Bias for listing in London could be easily reversed

I have been searching for a solution to this paradox for some time: The UAE wants to maintain its lead position as the financial centre of the Arabian Gulf region, and one of the requirements for such a place is a strong equities market in the country.

I have been searching for a solution to this paradox for some time: The UAE wants to maintain its lead position as the financial centre of the Arabian Gulf region, and one of the requirements for such a place is a strong equities market in the country.

Yet, for all the encouragement that policymakers provide to local companies to list on UAE exchanges, some still prefer to go overseas for listings, especially to London.

In little over a year, two companies, both in the healthcare sector, have opted for listings on the London Stock Exchange, rather than the local markets. Al Noor Hospitals gained a US$1 billion listing in June, following the example set by NMC last year.

Both have had successful initial public offerings and good after-market trading in sometimes difficult conditions for equities, it must be stressed. But what decided their initial choice of London?

Before you get to an answer to that question, some myths should be dispelled. One of the often-stated reasons for corporates' preference for London rather than the UAE is the supposedly disjointed nature of markets in the Emirates.

It is said that having three markets - Abu Dhabi Securities Exchange, the Dubai Financial Market and Nasdaq Dubai - confuses investors.

But, on closer examination, this does not really seem to be the reason for the preference for London. Those markets are in the process of being consolidated anyway, and in the age of electronic share dealing, it does not really matter that there are three platforms. What matters is liquidity.

But nor does the quest for liquidity adequately explain why some UAE companies have opted for London. Liquidity is a function of supply and demand, and availability of equity to be traded. Again, in the era of "dark pools" of liquidity operating on a global level, it should make little difference where shares are physically listed. As long as there is demand and availability, there will be liquidity.

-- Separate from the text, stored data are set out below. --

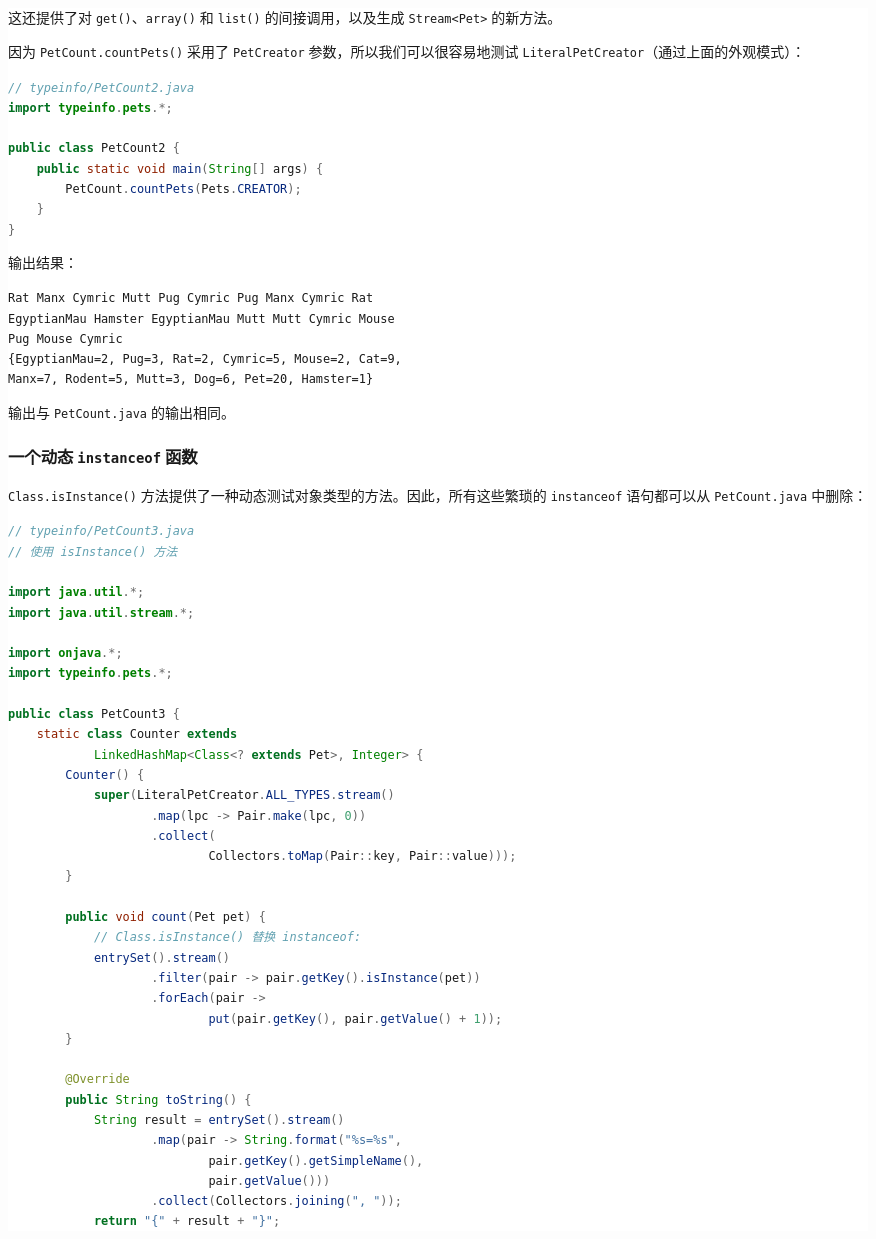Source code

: 这还提供了对 `get()`、`array()` 和 `list()` 的间接调用，以及生成 `Stream<Pet>` 的新方法。

因为 `PetCount.countPets()` 采用了 `PetCreator` 参数，所以我们可以很容易地测试 `LiteralPetCreator`（通过上面的外观模式）：

```java
// typeinfo/PetCount2.java
import typeinfo.pets.*;

public class PetCount2 {
    public static void main(String[] args) {
        PetCount.countPets(Pets.CREATOR);
    }
}
```

输出结果：

```
Rat Manx Cymric Mutt Pug Cymric Pug Manx Cymric Rat
EgyptianMau Hamster EgyptianMau Mutt Mutt Cymric Mouse
Pug Mouse Cymric
{EgyptianMau=2, Pug=3, Rat=2, Cymric=5, Mouse=2, Cat=9,
Manx=7, Rodent=5, Mutt=3, Dog=6, Pet=20, Hamster=1}
```

输出与 `PetCount.java` 的输出相同。

### 一个动态 `instanceof` 函数

`Class.isInstance()` 方法提供了一种动态测试对象类型的方法。因此，所有这些繁琐的 `instanceof` 语句都可以从 `PetCount.java` 中删除：

```java
// typeinfo/PetCount3.java
// 使用 isInstance() 方法

import java.util.*;
import java.util.stream.*;

import onjava.*;
import typeinfo.pets.*;

public class PetCount3 {
    static class Counter extends
            LinkedHashMap<Class<? extends Pet>, Integer> {
        Counter() {
            super(LiteralPetCreator.ALL_TYPES.stream()
                    .map(lpc -> Pair.make(lpc, 0))
                    .collect(
                            Collectors.toMap(Pair::key, Pair::value)));
        }

        public void count(Pet pet) {
            // Class.isInstance() 替换 instanceof:
            entrySet().stream()
                    .filter(pair -> pair.getKey().isInstance(pet))
                    .forEach(pair ->
                            put(pair.getKey(), pair.getValue() + 1));
        }

        @Override
        public String toString() {
            String result = entrySet().stream()
                    .map(pair -> String.format("%s=%s",
                            pair.getKey().getSimpleName(),
                            pair.getValue()))
                    .collect(Collectors.joining(", "));
            return "{" + result + "}";
```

Another myth was recently dispelled for good. The UAE's promotion to emerging market status by MSCI removed the objections of some international investors that were prevented by their own rules from investing in more risky "frontier" markets.

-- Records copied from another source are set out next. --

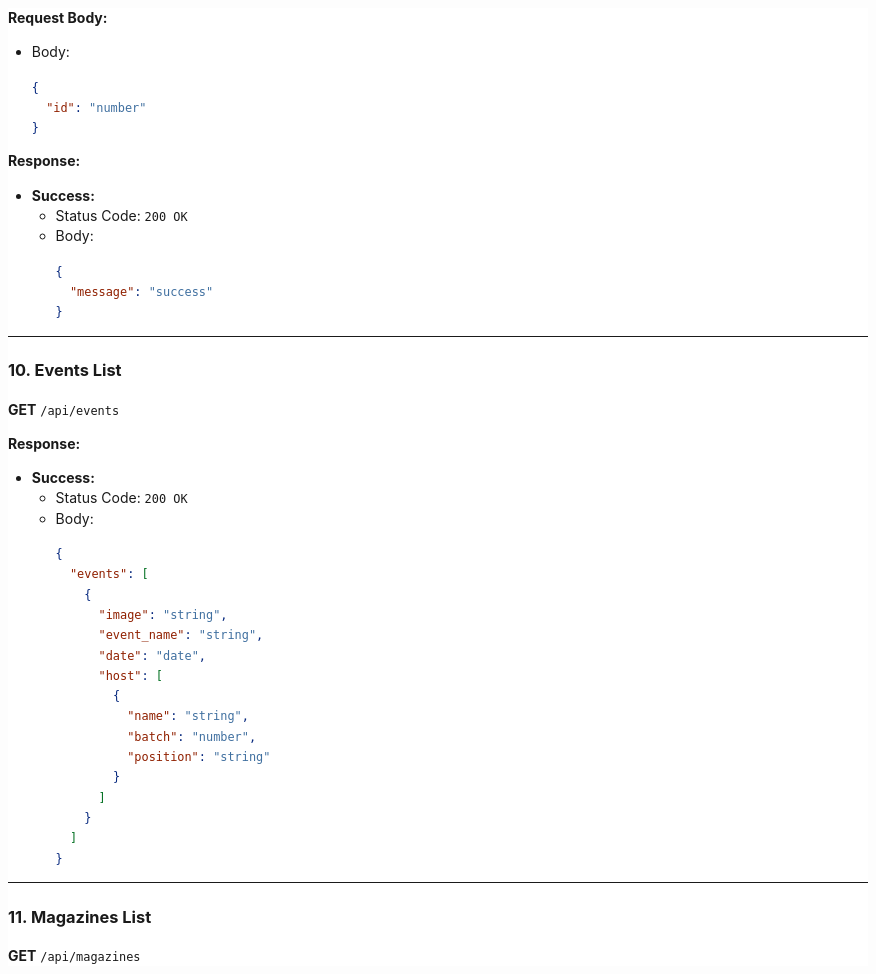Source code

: **Request Body:**

- Body:
  ```json
  {
    "id": "number"
  }
  ```

**Response:**

- **Success:**
  - Status Code: `200 OK`
  - Body:
    ```json
    {
      "message": "success"
    }
    ```

---

### 10. Events List

**GET** `/api/events`

**Response:**

- **Success:**
  - Status Code: `200 OK`
  - Body:
    ```json
    {
      "events": [
        {
          "image": "string",
          "event_name": "string",
          "date": "date",
          "host": [
            {
              "name": "string",
              "batch": "number",
              "position": "string"
            }
          ]
        }
      ]
    }
    ```

---

### 11. Magazines List

**GET** `/api/magazines`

So why do some UAE companies still prefer London to the UAE? For the past couple of weeks I've been posing that question to every London-based investment banker I have met (and there have been many) and there seems to be a unanimity of response - the rules in London are regarded as more beneficial for private company investors, especially those seeking to raise money from the IPO.

This is obvious in three main areas. First, the London requirement for an IPO is that only 25 per cent of the company's shares have to be publicly tradable, as opposed to more than 50 per cent on ADX and DFM

This is ironic, as the UAE rule seems designed to promote greater liquidity, but it appears that founder-investors are reluctant to hand over majority control when they go public.

The second reason is related. Under the rules of the Securities and Commodities Authority in the UAE, any new money raised in an IPO must go to the company, rather than the investors. This again acts as a deterrent to founder-shareholders who, quite justifiably, might want to realise some profit from their hard work in setting up a company and making it successful.

Third, there is the fact that on the London market, the price of the listing is determined by the market, usually in a book-building exercise that attempts to match demand for the shares with the number of shares to be issued.

In the UAE, the SCA effectively tells the issuer what the price should be. Again, this is regarded as a negative by most would-be issuers (at least outside Nasdaq Dubai, where book-building is permitted).

So the arguments in favour of London really boil down to some structural differences, which could easily be rectified in UAE company law and regulatory practice.

If the Emirates' markets wish to halt the flow of IPOs to London, they should look to these adjustments to the system.